Multi-view geometry data
___

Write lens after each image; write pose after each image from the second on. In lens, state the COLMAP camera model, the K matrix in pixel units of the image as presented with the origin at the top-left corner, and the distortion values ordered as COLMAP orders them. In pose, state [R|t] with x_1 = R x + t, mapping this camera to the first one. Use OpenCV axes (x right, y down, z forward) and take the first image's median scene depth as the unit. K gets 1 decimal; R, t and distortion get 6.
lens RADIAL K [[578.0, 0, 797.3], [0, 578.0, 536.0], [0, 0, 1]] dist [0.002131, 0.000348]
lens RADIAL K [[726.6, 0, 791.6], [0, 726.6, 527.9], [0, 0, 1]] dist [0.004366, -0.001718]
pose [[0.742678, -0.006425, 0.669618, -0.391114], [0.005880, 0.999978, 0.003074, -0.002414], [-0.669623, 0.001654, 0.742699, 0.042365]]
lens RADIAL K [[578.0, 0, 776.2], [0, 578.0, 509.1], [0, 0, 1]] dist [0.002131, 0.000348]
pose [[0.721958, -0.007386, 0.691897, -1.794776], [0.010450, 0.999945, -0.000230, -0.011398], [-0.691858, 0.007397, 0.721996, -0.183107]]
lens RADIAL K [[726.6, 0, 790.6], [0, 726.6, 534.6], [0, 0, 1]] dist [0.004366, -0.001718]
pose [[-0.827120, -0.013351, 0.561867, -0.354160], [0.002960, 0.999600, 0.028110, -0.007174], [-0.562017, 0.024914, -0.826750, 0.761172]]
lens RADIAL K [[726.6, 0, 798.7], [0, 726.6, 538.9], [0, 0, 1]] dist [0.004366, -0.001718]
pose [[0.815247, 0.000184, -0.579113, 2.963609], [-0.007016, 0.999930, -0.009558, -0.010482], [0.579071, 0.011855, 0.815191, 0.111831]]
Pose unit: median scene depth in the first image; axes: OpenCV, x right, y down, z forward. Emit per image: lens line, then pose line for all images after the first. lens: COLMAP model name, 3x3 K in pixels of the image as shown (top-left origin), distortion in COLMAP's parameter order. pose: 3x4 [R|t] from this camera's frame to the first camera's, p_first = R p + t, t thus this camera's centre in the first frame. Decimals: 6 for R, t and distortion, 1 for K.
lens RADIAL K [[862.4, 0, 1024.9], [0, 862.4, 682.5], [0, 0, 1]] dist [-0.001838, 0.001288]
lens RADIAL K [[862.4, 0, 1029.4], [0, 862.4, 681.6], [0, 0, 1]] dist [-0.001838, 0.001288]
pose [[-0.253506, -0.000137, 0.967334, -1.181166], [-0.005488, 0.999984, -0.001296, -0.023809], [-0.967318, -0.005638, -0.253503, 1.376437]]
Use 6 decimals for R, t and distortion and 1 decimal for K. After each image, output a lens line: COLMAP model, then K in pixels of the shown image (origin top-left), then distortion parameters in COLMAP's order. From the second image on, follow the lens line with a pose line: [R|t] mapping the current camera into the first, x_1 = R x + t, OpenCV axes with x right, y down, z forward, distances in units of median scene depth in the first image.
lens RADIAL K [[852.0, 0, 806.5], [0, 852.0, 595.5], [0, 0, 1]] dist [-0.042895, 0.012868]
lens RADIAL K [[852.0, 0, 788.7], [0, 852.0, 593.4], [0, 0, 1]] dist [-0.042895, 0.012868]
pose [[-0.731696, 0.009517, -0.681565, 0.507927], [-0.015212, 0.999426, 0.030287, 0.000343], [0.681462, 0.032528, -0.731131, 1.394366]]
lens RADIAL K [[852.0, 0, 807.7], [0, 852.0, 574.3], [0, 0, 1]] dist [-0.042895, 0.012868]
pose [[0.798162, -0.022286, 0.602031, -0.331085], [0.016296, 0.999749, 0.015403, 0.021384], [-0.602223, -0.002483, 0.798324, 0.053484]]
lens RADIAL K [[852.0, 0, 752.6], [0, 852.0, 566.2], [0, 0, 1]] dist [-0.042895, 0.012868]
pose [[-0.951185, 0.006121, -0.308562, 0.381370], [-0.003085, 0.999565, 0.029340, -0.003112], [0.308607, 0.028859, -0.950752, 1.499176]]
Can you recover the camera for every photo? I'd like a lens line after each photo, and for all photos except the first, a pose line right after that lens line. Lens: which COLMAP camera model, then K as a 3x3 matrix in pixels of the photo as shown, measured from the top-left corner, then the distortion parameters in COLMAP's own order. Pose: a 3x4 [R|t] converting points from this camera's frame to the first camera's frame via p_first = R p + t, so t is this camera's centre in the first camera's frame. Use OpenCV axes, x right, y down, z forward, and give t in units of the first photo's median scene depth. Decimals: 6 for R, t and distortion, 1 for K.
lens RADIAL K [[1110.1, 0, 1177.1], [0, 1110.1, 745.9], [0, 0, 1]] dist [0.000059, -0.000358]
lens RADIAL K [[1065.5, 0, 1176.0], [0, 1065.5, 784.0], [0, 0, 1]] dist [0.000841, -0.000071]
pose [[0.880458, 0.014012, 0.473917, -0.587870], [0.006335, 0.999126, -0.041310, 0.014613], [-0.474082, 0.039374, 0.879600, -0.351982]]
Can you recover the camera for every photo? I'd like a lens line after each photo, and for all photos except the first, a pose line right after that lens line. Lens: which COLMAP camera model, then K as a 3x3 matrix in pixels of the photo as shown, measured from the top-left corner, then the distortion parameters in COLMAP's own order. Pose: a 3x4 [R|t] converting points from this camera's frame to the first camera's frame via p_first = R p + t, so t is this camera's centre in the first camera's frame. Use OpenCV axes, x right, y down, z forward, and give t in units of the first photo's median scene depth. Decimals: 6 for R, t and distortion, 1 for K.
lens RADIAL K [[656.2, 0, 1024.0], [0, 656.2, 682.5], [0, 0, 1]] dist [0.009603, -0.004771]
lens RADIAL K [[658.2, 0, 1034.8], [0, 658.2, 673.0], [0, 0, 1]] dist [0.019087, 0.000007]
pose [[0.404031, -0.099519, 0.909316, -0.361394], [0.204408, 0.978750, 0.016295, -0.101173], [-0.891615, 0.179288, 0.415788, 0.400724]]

___

• What is needed
Repeat the data exactly. Leave nothing out.

• Answer space
Write lens after each image; write pose after each image from the second on. In lens, state the COLMAP camera model, the K matrix in pixel units of the image as presented with the origin at the top-left corner, and the distortion values ordered as COLMAP orders them. In pose, state [R|t] with x_1 = R x + t, mapping this camera to the first one. Use OpenCV axes (x right, y down, z forward) and take the first image's median scene depth as the unit. K gets 1 decimal; R, t and distortion get 6.
lens RADIAL K [[578.0, 0, 797.3], [0, 578.0, 536.0], [0, 0, 1]] dist [0.002131, 0.000348]
lens RADIAL K [[726.6, 0, 791.6], [0, 726.6, 527.9], [0, 0, 1]] dist [0.004366, -0.001718]
pose [[0.742678, -0.006425, 0.669618, -0.391114], [0.005880, 0.999978, 0.003074, -0.002414], [-0.669623, 0.001654, 0.742699, 0.042365]]
lens RADIAL K [[578.0, 0, 776.2], [0, 578.0, 509.1], [0, 0, 1]] dist [0.002131, 0.000348]
pose [[0.721958, -0.007386, 0.691897, -1.794776], [0.010450, 0.999945, -0.000230, -0.011398], [-0.691858, 0.007397, 0.721996, -0.183107]]
lens RADIAL K [[726.6, 0, 790.6], [0, 726.6, 534.6], [0, 0, 1]] dist [0.004366, -0.001718]
pose [[-0.827120, -0.013351, 0.561867, -0.354160], [0.002960, 0.999600, 0.028110, -0.007174], [-0.562017, 0.024914, -0.826750, 0.761172]]
lens RADIAL K [[726.6, 0, 798.7], [0, 726.6, 538.9], [0, 0, 1]] dist [0.004366, -0.001718]
pose [[0.815247, 0.000184, -0.579113, 2.963609], [-0.007016, 0.999930, -0.009558, -0.010482], [0.579071, 0.011855, 0.815191, 0.111831]]
Pose unit: median scene depth in the first image; axes: OpenCV, x right, y down, z forward. Emit per image: lens line, then pose line for all images after the first. lens: COLMAP model name, 3x3 K in pixels of the image as shown (top-left origin), distortion in COLMAP's parameter order. pose: 3x4 [R|t] from this camera's frame to the first camera's, p_first = R p + t, t thus this camera's centre in the first frame. Decimals: 6 for R, t and distortion, 1 for K.
lens RADIAL K [[862.4, 0, 1024.9], [0, 862.4, 682.5], [0, 0, 1]] dist [-0.001838, 0.001288]
lens RADIAL K [[862.4, 0, 1029.4], [0, 862.4, 681.6], [0, 0, 1]] dist [-0.001838, 0.001288]
pose [[-0.253506, -0.000137, 0.967334, -1.181166], [-0.005488, 0.999984, -0.001296, -0.023809], [-0.967318, -0.005638, -0.253503, 1.376437]]
Use 6 decimals for R, t and distortion and 1 decimal for K. After each image, output a lens line: COLMAP model, then K in pixels of the shown image (origin top-left), then distortion parameters in COLMAP's order. From the second image on, follow the lens line with a pose line: [R|t] mapping the current camera into the first, x_1 = R x + t, OpenCV axes with x right, y down, z forward, distances in units of median scene depth in the first image.
lens RADIAL K [[852.0, 0, 806.5], [0, 852.0, 595.5], [0, 0, 1]] dist [-0.042895, 0.012868]
lens RADIAL K [[852.0, 0, 788.7], [0, 852.0, 593.4], [0, 0, 1]] dist [-0.042895, 0.012868]
pose [[-0.731696, 0.009517, -0.681565, 0.507927], [-0.015212, 0.999426, 0.030287, 0.000343], [0.681462, 0.032528, -0.731131, 1.394366]]
lens RADIAL K [[852.0, 0, 807.7], [0, 852.0, 574.3], [0, 0, 1]] dist [-0.042895, 0.012868]
pose [[0.798162, -0.022286, 0.602031, -0.331085], [0.016296, 0.999749, 0.015403, 0.021384], [-0.602223, -0.002483, 0.798324, 0.053484]]
lens RADIAL K [[852.0, 0, 752.6], [0, 852.0, 566.2], [0, 0, 1]] dist [-0.042895, 0.012868]
pose [[-0.951185, 0.006121, -0.308562, 0.381370], [-0.003085, 0.999565, 0.029340, -0.003112], [0.308607, 0.028859, -0.950752, 1.499176]]
Can you recover the camera for every photo? I'd like a lens line after each photo, and for all photos except the first, a pose line right after that lens line. Lens: which COLMAP camera model, then K as a 3x3 matrix in pixels of the photo as shown, measured from the top-left corner, then the distortion parameters in COLMAP's own order. Pose: a 3x4 [R|t] converting points from this camera's frame to the first camera's frame via p_first = R p + t, so t is this camera's centre in the first camera's frame. Use OpenCV axes, x right, y down, z forward, and give t in units of the first photo's median scene depth. Decimals: 6 for R, t and distortion, 1 for K.
lens RADIAL K [[1110.1, 0, 1177.1], [0, 1110.1, 745.9], [0, 0, 1]] dist [0.000059, -0.000358]
lens RADIAL K [[1065.5, 0, 1176.0], [0, 1065.5, 784.0], [0, 0, 1]] dist [0.000841, -0.000071]
pose [[0.880458, 0.014012, 0.473917, -0.587870], [0.006335, 0.999126, -0.041310, 0.014613], [-0.474082, 0.039374, 0.879600, -0.351982]]
Can you recover the camera for every photo? I'd like a lens line after each photo, and for all photos except the first, a pose line right after that lens line. Lens: which COLMAP camera model, then K as a 3x3 matrix in pixels of the photo as shown, measured from the top-left corner, then the distortion parameters in COLMAP's own order. Pose: a 3x4 [R|t] converting points from this camera's frame to the first camera's frame via p_first = R p + t, so t is this camera's centre in the first camera's frame. Use OpenCV axes, x right, y down, z forward, and give t in units of the first photo's median scene depth. Decimals: 6 for R, t and distortion, 1 for K.
lens RADIAL K [[656.2, 0, 1024.0], [0, 656.2, 682.5], [0, 0, 1]] dist [0.009603, -0.004771]
lens RADIAL K [[658.2, 0, 1034.8], [0, 658.2, 673.0], [0, 0, 1]] dist [0.019087, 0.000007]
pose [[0.404031, -0.099519, 0.909316, -0.361394], [0.204408, 0.978750, 0.016295, -0.101173], [-0.891615, 0.179288, 0.415788, 0.400724]]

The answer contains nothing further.